### What you have to do
Every record must be copied exactly, except that pictures are dropped.

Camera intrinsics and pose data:
——

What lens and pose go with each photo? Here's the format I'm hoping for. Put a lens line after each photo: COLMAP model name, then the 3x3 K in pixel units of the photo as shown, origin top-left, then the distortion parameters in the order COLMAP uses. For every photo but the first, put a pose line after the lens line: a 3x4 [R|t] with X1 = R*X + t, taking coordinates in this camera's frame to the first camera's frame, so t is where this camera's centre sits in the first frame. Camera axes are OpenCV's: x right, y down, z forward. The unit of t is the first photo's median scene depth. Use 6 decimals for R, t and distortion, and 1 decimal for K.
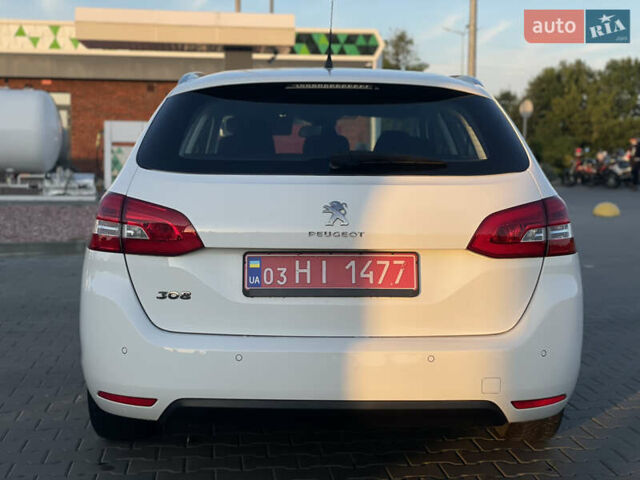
lens RADIAL K [[933.8, 0, 305.6], [0, 933.8, 238.4], [0, 0, 1]] dist [0.095144, -0.036168]
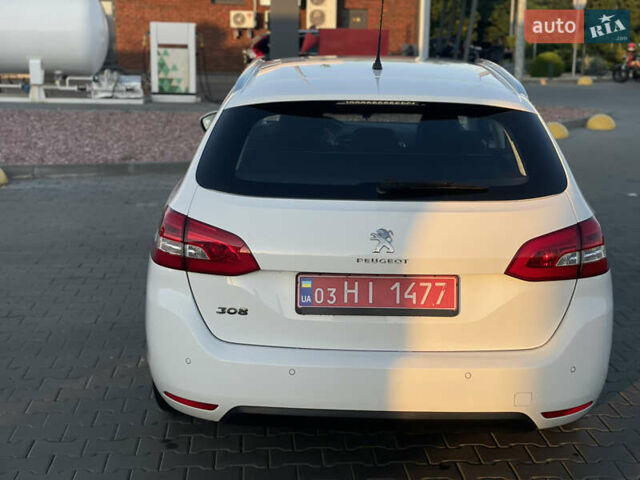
lens RADIAL K [[928.9, 0, 320.0], [0, 928.9, 240.0], [0, 0, 1]] dist [0.112144, -0.095436]
pose [[0.999446, 0.010766, -0.031500, -0.005464], [-0.006791, 0.992300, 0.123670, -0.153783], [0.032589, -0.123388, 0.991823, -0.059682]]
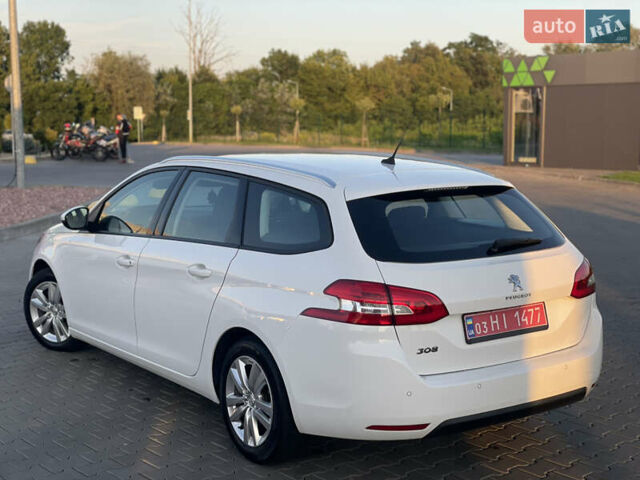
lens RADIAL K [[928.9, 0, 320.0], [0, 928.9, 240.0], [0, 0, 1]] dist [0.112144, -0.095436]
pose [[0.818743, -0.080847, 0.568439, -1.063213], [0.055973, 0.996560, 0.061117, -0.202416], [-0.571425, -0.018222, 0.820452, -0.077018]]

——

### Reply to the task
What lens and pose go with each photo? Here's the format I'm hoping for. Put a lens line after each photo: COLMAP model name, then the 3x3 K in pixel units of the photo as shown, origin top-left, then the distortion parameters in the order COLMAP uses. For every photo but the first, put a pose line after the lens line: a 3x4 [R|t] with X1 = R*X + t, taking coordinates in this camera's frame to the first camera's frame, so t is where this camera's centre sits in the first frame. Camera axes are OpenCV's: x right, y down, z forward. The unit of t is the first photo's median scene depth. Use 6 decimals for R, t and distortion, and 1 decimal for K.
lens RADIAL K [[933.8, 0, 305.6], [0, 933.8, 238.4], [0, 0, 1]] dist [0.095144, -0.036168]
lens RADIAL K [[928.9, 0, 320.0], [0, 928.9, 240.0], [0, 0, 1]] dist [0.112144, -0.095436]
pose [[0.999446, 0.010766, -0.031500, -0.005464], [-0.006791, 0.992300, 0.123670, -0.153783], [0.032589, -0.123388, 0.991823, -0.059682]]
lens RADIAL K [[928.9, 0, 320.0], [0, 928.9, 240.0], [0, 0, 1]] dist [0.112144, -0.095436]
pose [[0.818743, -0.080847, 0.568439, -1.063213], [0.055973, 0.996560, 0.061117, -0.202416], [-0.571425, -0.018222, 0.820452, -0.077018]]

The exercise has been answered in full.